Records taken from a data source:
>>>

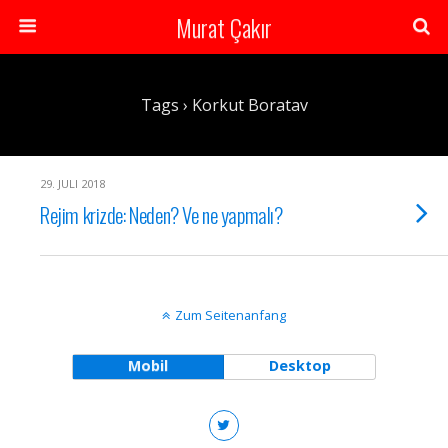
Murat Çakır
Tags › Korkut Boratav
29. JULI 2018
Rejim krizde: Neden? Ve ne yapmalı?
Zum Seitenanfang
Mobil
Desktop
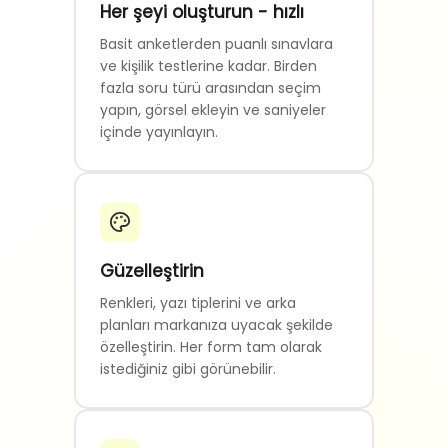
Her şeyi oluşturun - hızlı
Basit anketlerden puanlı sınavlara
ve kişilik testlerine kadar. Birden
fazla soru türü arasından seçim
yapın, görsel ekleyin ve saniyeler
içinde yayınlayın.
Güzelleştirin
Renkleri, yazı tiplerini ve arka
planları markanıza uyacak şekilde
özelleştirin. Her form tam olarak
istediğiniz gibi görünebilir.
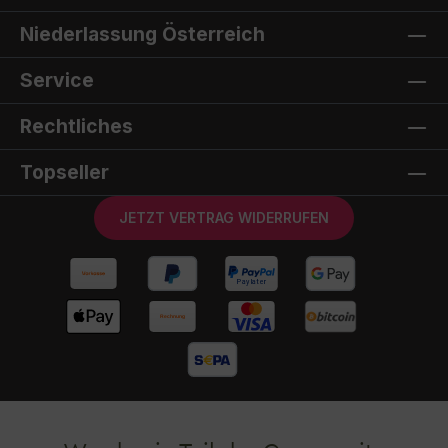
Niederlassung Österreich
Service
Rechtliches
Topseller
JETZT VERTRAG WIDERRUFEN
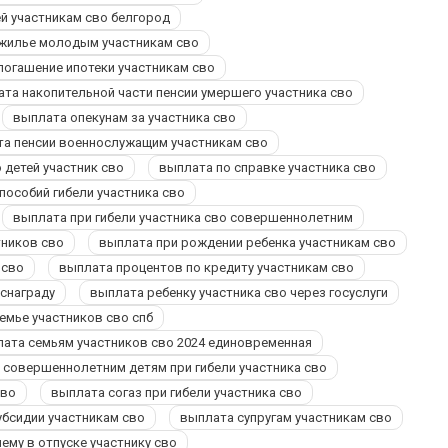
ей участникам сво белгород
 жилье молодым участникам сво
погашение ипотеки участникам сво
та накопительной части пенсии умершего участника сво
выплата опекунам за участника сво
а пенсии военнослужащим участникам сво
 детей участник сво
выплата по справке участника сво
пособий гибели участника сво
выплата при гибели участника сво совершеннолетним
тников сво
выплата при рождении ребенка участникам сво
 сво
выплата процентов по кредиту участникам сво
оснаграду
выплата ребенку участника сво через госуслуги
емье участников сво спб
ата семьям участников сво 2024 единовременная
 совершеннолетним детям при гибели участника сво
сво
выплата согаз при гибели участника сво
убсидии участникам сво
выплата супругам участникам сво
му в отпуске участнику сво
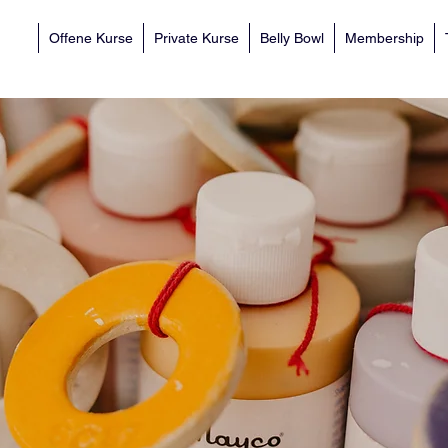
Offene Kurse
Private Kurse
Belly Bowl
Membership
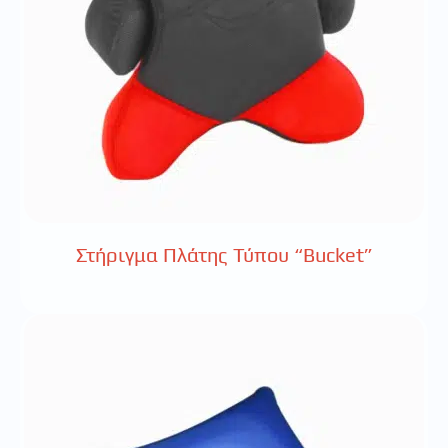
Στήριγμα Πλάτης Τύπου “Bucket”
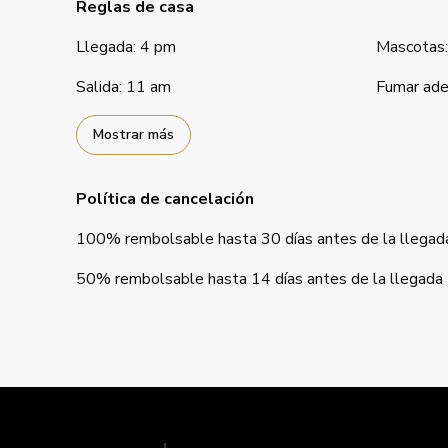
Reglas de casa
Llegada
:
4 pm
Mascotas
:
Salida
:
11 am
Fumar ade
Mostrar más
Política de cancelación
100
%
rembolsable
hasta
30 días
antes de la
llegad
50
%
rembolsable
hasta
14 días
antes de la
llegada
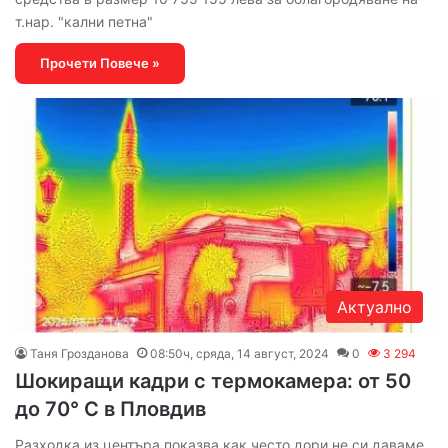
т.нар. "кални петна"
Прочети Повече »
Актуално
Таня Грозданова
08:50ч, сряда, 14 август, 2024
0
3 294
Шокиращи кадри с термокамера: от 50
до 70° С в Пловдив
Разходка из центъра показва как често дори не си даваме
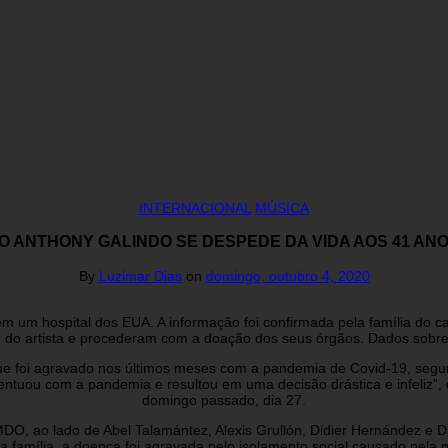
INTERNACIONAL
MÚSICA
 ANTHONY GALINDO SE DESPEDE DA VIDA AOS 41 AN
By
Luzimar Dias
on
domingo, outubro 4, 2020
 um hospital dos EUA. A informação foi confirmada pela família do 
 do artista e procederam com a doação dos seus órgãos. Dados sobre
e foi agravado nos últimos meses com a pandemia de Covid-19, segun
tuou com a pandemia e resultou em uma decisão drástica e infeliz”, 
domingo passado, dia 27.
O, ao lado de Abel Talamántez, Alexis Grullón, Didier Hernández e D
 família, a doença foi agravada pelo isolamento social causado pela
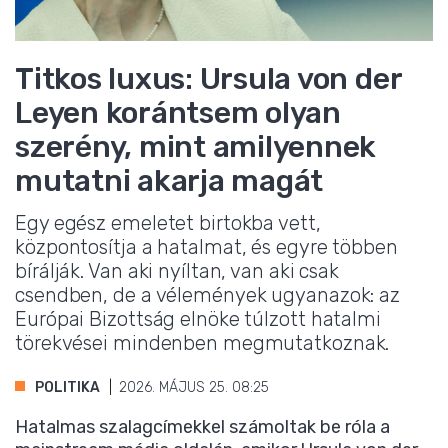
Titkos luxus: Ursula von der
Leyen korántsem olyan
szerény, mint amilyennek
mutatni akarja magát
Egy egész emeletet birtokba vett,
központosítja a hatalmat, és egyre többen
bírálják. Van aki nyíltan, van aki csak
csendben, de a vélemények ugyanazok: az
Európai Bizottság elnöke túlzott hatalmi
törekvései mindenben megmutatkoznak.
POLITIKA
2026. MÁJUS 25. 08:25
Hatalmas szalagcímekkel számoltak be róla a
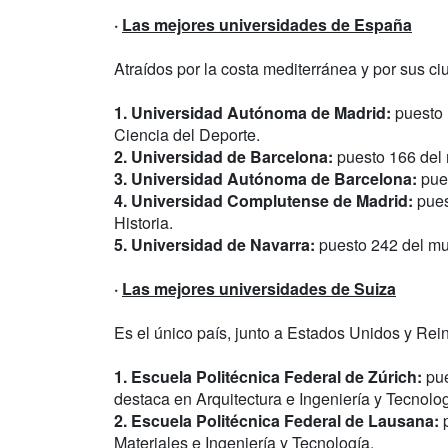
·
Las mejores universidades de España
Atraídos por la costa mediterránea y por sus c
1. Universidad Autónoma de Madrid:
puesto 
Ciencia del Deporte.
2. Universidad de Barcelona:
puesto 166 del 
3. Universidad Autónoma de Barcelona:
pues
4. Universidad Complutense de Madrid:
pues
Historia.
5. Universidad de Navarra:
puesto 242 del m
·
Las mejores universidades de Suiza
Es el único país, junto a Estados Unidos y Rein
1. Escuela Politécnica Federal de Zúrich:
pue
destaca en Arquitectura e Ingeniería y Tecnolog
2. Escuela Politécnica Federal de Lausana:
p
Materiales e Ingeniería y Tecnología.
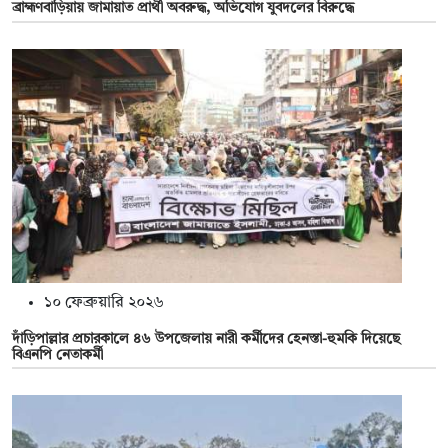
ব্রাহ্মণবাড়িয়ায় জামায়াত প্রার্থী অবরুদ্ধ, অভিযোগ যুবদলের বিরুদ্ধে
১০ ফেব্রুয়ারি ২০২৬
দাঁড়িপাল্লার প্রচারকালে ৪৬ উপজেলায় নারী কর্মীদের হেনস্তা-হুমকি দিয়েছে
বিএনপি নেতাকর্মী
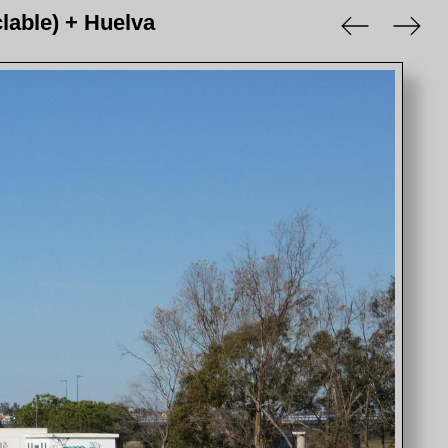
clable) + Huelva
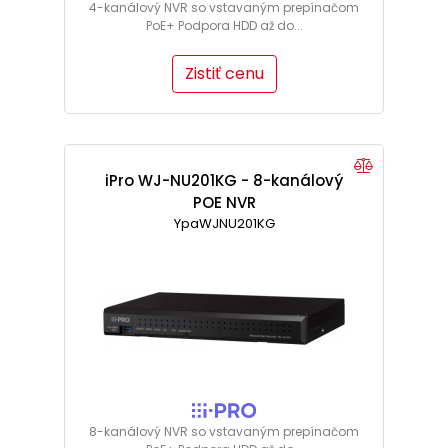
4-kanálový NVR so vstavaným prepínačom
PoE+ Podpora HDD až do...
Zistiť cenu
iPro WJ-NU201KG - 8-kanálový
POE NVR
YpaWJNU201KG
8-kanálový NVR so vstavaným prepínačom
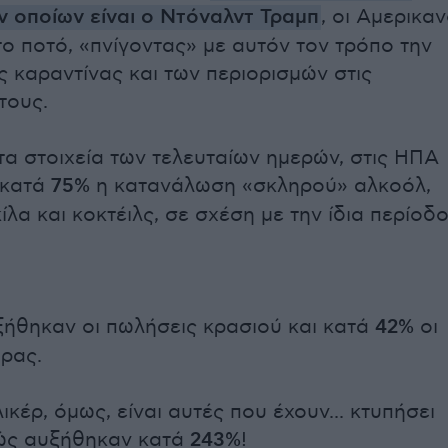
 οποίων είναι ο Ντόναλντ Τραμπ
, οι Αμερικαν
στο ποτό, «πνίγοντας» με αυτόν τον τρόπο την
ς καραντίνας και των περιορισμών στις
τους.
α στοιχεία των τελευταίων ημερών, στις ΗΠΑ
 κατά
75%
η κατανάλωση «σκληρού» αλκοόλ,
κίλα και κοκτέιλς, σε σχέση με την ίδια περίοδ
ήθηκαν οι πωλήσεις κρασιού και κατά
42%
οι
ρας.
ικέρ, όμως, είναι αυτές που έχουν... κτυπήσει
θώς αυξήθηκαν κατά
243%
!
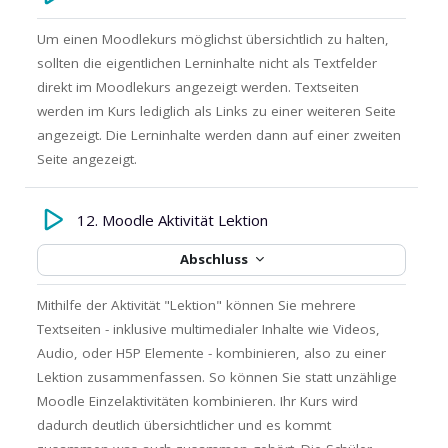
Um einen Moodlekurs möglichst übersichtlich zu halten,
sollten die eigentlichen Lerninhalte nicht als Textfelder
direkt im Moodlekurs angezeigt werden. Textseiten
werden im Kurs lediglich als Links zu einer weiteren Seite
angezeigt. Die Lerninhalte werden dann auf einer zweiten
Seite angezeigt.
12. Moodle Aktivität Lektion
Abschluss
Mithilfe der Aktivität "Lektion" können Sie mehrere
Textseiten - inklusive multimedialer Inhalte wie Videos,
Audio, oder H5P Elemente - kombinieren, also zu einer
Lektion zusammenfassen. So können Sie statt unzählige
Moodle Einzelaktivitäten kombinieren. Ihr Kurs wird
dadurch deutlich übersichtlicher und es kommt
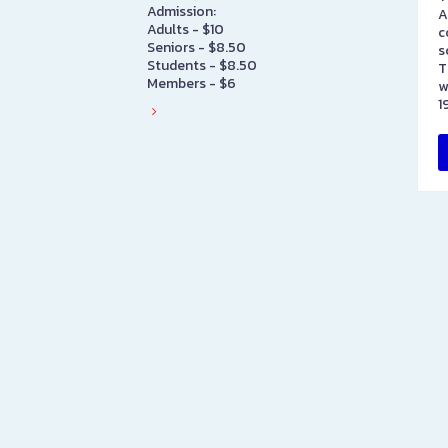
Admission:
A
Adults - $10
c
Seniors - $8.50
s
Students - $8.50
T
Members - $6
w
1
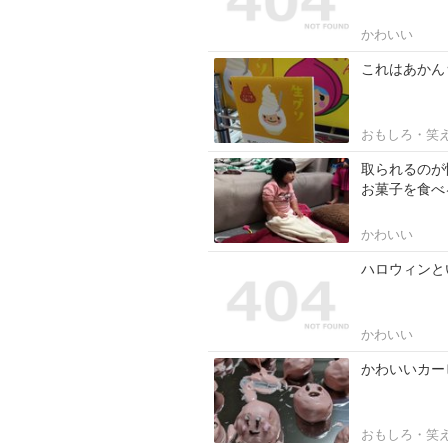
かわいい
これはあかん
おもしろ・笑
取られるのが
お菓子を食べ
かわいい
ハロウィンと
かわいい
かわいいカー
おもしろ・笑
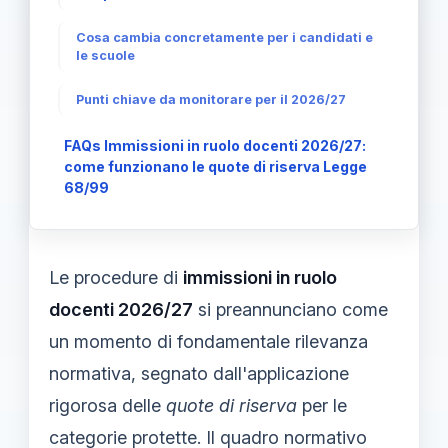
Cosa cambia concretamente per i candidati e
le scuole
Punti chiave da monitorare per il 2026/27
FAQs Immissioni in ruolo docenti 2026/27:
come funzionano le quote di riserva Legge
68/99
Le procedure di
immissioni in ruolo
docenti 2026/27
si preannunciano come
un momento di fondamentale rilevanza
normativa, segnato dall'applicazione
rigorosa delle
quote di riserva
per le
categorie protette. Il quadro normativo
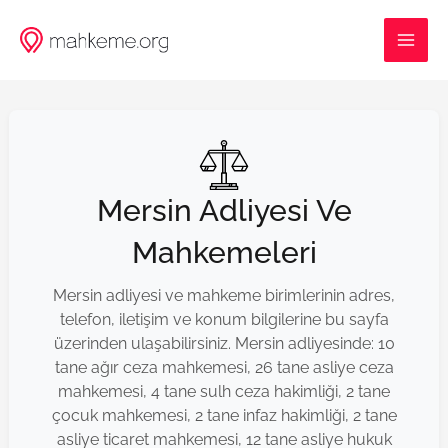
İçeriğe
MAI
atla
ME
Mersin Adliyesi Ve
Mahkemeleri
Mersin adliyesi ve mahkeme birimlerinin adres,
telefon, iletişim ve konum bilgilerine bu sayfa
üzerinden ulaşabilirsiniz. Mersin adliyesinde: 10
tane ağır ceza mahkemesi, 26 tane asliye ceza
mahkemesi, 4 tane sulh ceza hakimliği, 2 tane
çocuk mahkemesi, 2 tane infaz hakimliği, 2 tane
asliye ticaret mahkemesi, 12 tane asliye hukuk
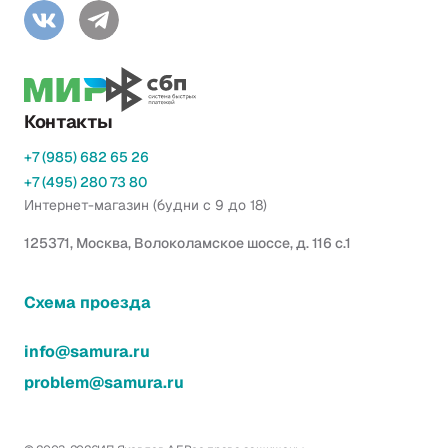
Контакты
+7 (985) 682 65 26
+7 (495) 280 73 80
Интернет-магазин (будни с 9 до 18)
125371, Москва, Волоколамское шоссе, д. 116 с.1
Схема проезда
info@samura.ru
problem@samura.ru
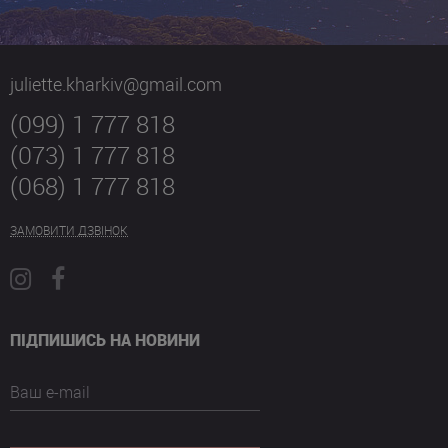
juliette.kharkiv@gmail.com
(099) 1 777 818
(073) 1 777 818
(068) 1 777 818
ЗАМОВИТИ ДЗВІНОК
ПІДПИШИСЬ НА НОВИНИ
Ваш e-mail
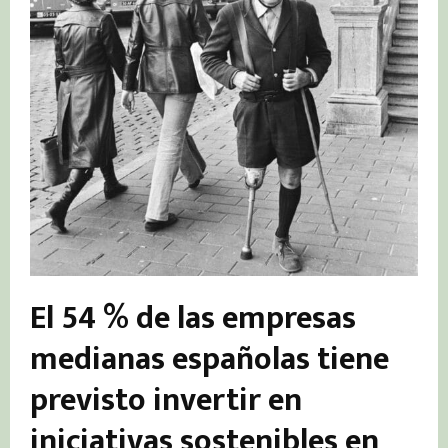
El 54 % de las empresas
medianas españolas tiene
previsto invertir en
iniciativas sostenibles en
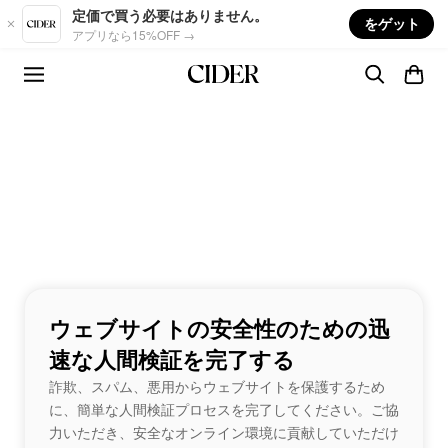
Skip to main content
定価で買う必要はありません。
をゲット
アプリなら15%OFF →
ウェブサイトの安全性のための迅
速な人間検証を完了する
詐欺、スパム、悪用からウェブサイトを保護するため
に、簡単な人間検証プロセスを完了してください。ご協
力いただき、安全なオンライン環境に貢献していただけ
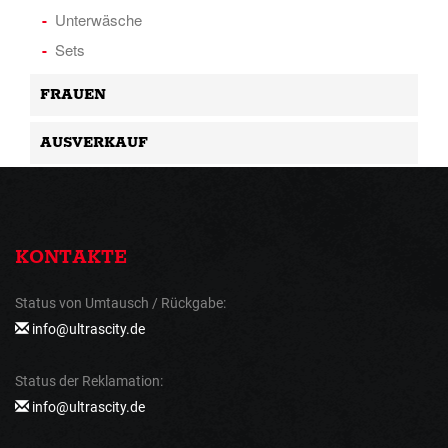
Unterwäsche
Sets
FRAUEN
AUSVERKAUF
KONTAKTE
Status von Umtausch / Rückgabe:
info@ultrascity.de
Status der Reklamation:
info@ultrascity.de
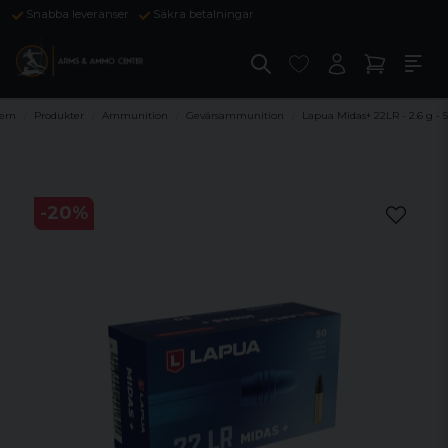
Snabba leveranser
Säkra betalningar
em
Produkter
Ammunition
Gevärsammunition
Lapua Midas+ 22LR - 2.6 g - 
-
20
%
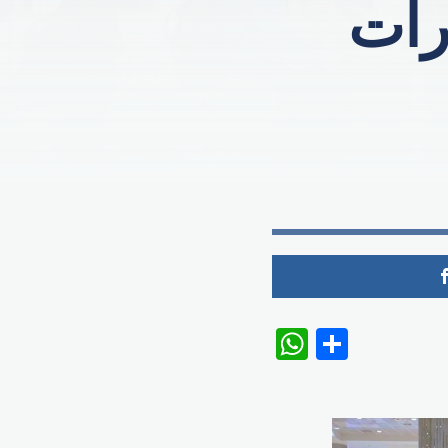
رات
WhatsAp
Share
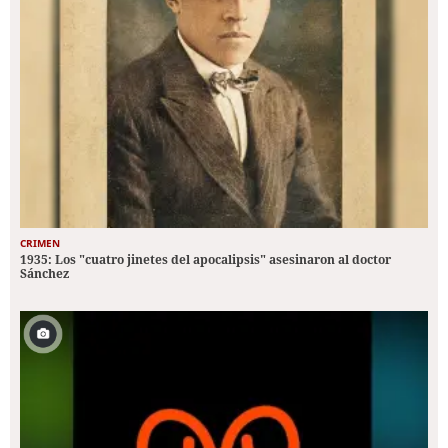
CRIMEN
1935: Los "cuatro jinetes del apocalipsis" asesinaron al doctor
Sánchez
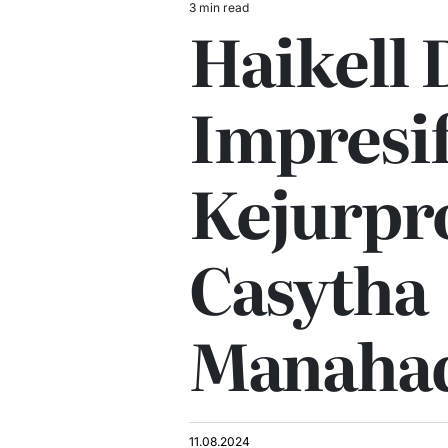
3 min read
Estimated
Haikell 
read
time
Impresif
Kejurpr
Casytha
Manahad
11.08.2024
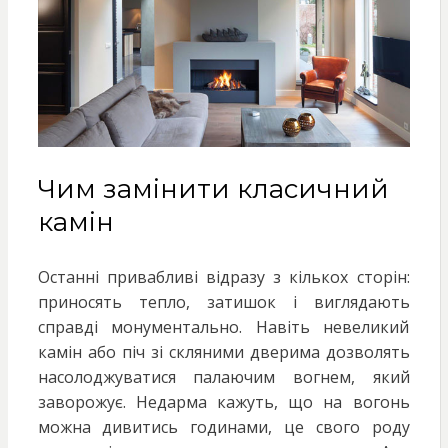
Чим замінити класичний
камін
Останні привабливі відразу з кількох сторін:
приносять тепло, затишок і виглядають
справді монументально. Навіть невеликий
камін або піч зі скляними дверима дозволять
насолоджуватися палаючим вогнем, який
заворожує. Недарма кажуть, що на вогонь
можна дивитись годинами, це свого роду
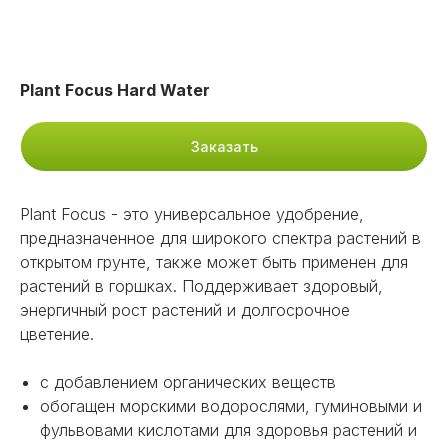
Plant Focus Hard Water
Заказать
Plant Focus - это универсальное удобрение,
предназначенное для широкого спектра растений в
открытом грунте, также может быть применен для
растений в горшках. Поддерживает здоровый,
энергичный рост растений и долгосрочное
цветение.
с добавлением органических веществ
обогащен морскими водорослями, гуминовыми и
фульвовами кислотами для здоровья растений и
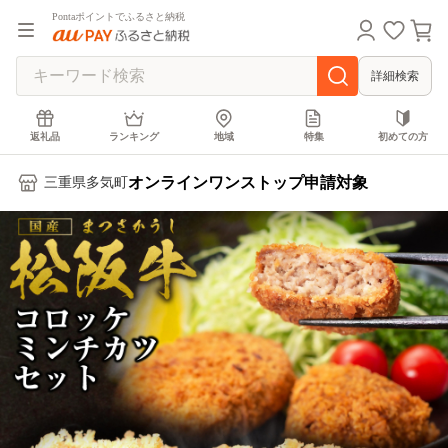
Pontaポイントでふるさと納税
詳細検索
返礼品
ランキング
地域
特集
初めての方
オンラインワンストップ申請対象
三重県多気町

<<<

WORK TO COMPLETE:
Arrange the lines running from the one that contains "El 54 % de las empresas" through the one that contains "можна дивитись годинами, це свого роду" as a numbered list, omitting any blank lines. Leave the pictures out of your answer.

RESPONSE BELOW:
1. El 54 % de las empresas
2. medianas españolas tiene
3. previsto invertir en
4. iniciativas sostenibles en
5. Skip to main content
6. 定価で買う必要はありません。
7. をゲット
8. アプリなら15%OFF →
9. ウェブサイトの安全性のための迅
10. 速な人間検証を完了する
11. 詐欺、スパム、悪用からウェブサイトを保護するため
12. に、簡単な人間検証プロセスを完了してください。ご協
13. 力いただき、安全なオンライン環境に貢献していただけ
14. Unterwäsche
15. Sets
16. FRAUEN
17. AUSVERKAUF
18. KONTAKTE
19. Status von Umtausch / Rückgabe:
20. info@ultrascity.de
21. Status der Reklamation:
22. info@ultrascity.de
23. Snabba leveranser
24. Säkra betalningar
25. em
26. Produkter
27. Ammunition
28. Gevärsammunition
29. Lapua Midas+ 22LR - 2.6 g - 
30. -
31. 20
32. %
33. رات
34. WhatsAp
35. Share
36. CRIMEN
37. 1935: Los "cuatro jinetes del apocalipsis" asesinaron al doctor
38. Sánchez
39. 3 min read
40. Estimated
41. Haikell 
42. read
43. time
44. Impresif
45. Kejurpr
46. Casytha
47. Manahad
48. 11.08.2024
49. Чим замінити класичний
50. камін
51. Останні привабливі відразу з кількох сторін:
52. приносять тепло, затишок і виглядають
53. справді монументально. Навіть невеликий
54. камін або піч зі скляними дверима дозволять
55. насолоджуватися палаючим вогнем, який
56. заворожує. Недарма кажуть, що на вогонь
57. можна дивитись годинами, це свого роду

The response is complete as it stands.